───── Data

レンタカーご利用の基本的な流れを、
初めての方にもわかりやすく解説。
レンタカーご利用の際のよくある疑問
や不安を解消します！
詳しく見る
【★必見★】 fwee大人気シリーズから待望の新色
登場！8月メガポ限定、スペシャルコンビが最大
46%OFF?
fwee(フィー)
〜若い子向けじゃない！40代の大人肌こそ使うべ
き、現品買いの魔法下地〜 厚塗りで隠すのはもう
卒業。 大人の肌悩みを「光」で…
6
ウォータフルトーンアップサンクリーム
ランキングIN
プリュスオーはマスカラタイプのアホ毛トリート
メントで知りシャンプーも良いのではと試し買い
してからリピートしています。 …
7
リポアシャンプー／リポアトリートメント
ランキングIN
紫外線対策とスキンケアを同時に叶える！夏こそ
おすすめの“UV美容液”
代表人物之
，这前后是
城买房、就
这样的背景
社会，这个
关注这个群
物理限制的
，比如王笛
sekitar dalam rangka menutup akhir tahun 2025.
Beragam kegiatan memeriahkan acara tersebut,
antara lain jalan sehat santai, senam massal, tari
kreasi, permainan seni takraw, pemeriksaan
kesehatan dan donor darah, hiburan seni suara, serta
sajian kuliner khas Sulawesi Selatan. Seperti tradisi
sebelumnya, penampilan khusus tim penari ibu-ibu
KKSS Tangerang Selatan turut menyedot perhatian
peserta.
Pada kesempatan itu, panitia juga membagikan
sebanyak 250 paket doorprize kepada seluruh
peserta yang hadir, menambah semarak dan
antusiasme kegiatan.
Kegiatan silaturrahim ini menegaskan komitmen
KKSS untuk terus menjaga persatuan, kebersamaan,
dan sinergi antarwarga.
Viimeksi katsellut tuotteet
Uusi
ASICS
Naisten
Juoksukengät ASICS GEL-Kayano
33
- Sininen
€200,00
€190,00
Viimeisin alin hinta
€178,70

──────────
───── Data

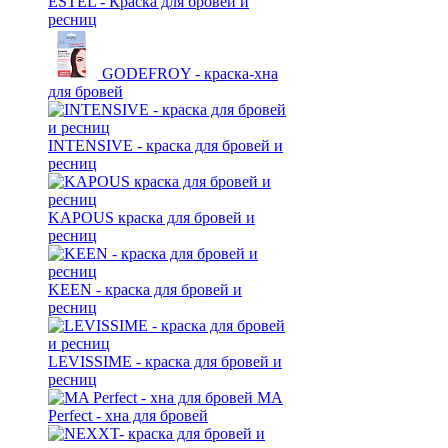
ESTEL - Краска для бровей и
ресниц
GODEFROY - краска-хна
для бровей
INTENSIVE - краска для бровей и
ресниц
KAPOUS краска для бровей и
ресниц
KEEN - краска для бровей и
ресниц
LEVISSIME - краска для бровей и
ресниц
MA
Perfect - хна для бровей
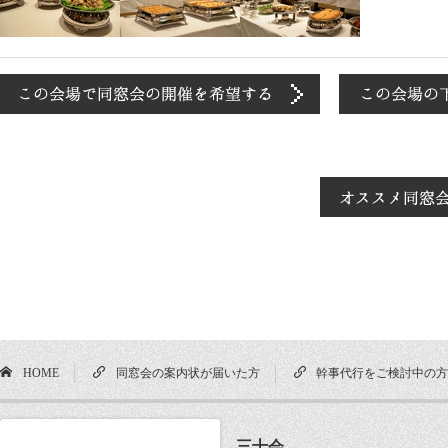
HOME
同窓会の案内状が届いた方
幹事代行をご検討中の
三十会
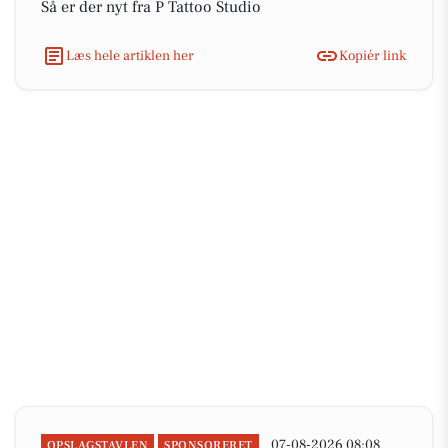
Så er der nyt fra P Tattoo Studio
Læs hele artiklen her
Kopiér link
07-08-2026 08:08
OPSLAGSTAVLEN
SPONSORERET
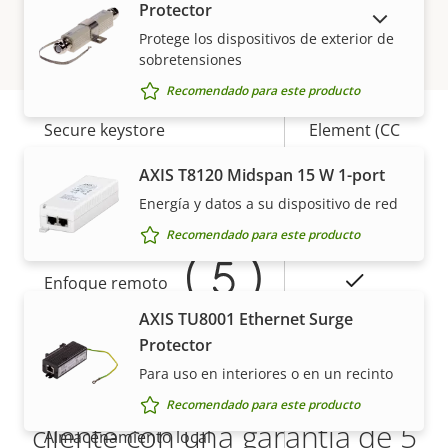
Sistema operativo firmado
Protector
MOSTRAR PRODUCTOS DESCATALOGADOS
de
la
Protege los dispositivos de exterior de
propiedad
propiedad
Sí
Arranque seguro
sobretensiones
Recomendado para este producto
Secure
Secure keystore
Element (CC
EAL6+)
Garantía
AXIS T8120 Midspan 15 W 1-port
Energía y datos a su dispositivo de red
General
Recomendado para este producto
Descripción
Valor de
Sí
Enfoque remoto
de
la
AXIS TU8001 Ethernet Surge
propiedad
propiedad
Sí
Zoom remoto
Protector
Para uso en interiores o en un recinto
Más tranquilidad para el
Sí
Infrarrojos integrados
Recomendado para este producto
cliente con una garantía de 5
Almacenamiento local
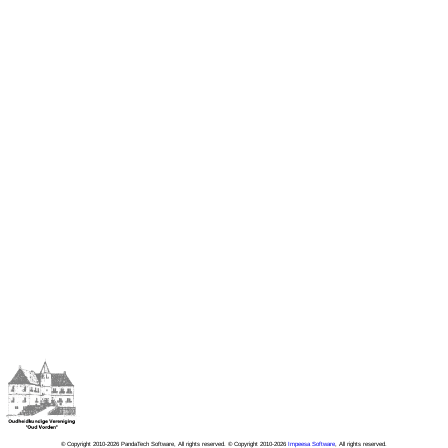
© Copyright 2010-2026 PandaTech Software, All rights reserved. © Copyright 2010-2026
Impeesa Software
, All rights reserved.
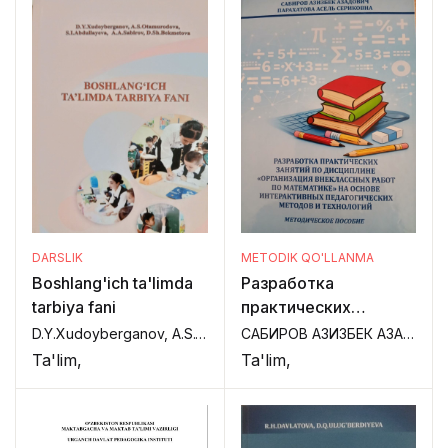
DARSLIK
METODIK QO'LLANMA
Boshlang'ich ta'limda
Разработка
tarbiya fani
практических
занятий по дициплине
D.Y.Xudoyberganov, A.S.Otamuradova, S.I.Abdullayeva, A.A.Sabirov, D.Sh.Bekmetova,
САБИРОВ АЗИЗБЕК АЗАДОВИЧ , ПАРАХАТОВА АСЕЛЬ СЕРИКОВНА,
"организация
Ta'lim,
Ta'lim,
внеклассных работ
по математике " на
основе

──────────
───── Data

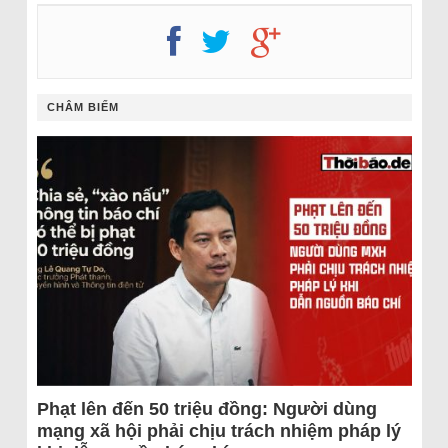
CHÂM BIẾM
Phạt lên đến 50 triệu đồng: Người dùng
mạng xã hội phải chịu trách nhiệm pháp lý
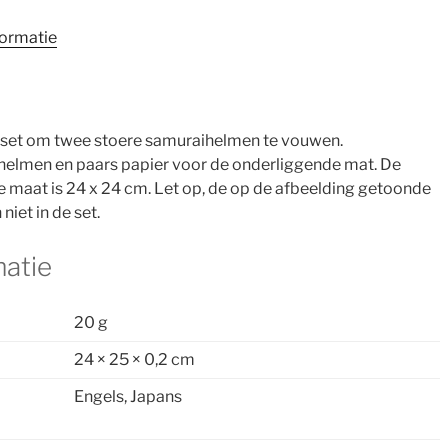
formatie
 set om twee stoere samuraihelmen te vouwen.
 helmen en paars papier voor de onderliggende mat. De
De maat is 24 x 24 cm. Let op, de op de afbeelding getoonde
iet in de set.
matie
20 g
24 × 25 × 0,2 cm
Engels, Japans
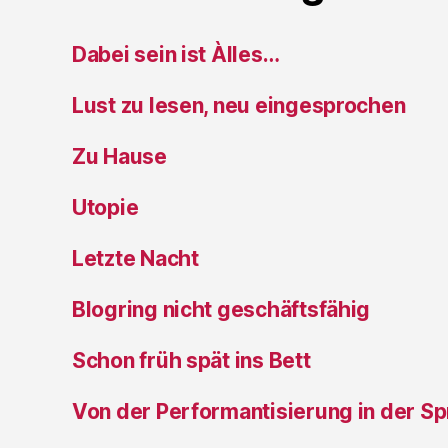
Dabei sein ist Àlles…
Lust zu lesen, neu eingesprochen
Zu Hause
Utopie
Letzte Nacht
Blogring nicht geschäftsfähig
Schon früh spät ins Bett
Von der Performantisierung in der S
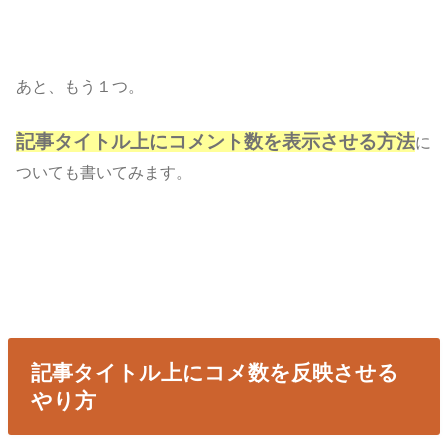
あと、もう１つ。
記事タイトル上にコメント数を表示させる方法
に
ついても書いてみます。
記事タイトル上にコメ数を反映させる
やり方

──────────

What is needed
Recast the records as a Markdown table with the columns Row and Line text, giving each line its own numbered row and leaving out blank lines. Begin at the line that has "レンタカーご利用の基本的な流れを、" and stop after the line that has "sebelumnya, penampilan khusus".

Response to this task
| Row | Line text |
|---|---|
| 1 | レンタカーご利用の基本的な流れを、 |
| 2 | 初めての方にもわかりやすく解説。 |
| 3 | レンタカーご利用の際のよくある疑問 |
| 4 | や不安を解消します！ |
| 5 | 詳しく見る |
| 6 | 【★必見★】 fwee大人気シリーズから待望の新色 |
| 7 | 登場！8月メガポ限定、スペシャルコンビが最大 |
| 8 | 46%OFF? |
| 9 | fwee(フィー) |
| 10 | 〜若い子向けじゃない！40代の大人肌こそ使うべ |
| 11 | き、現品買いの魔法下地〜 厚塗りで隠すのはもう |
| 12 | 卒業。 大人の肌悩みを「光」で… |
| 13 | 6 |
| 14 | ウォータフルトーンアップサンクリーム |
| 15 | ランキングIN |
| 16 | プリュスオーはマスカラタイプのアホ毛トリート |
| 17 | メントで知りシャンプーも良いのではと試し買い |
| 18 | してからリピートしています。 … |
| 19 | 7 |
| 20 | リポアシャンプー／リポアトリートメント |
| 21 | ランキングIN |
| 22 | 紫外線対策とスキンケアを同時に叶える！夏こそ |
| 23 | おすすめの“UV美容液” |
| 24 | 代表人物之 |
| 25 | ，这前后是 |
| 26 | 城买房、就 |
| 27 | 这样的背景 |
| 28 | 社会，这个 |
| 29 | 关注这个群 |
| 30 | 物理限制的 |
| 31 | ，比如王笛 |
| 32 | sekitar dalam rangka menutup akhir tahun 2025. |
| 33 | Beragam kegiatan memeriahkan acara tersebut, |
| 34 | antara lain jalan sehat santai, senam massal, tari |
| 35 | kreasi, permainan seni takraw, pemeriksaan |
| 36 | kesehatan dan donor darah, hiburan seni suara, serta |
| 37 | sajian kuliner khas Sulawesi Selatan. Seperti tradisi |
| 38 | sebelumnya, penampilan khusus tim penari ibu-ibu |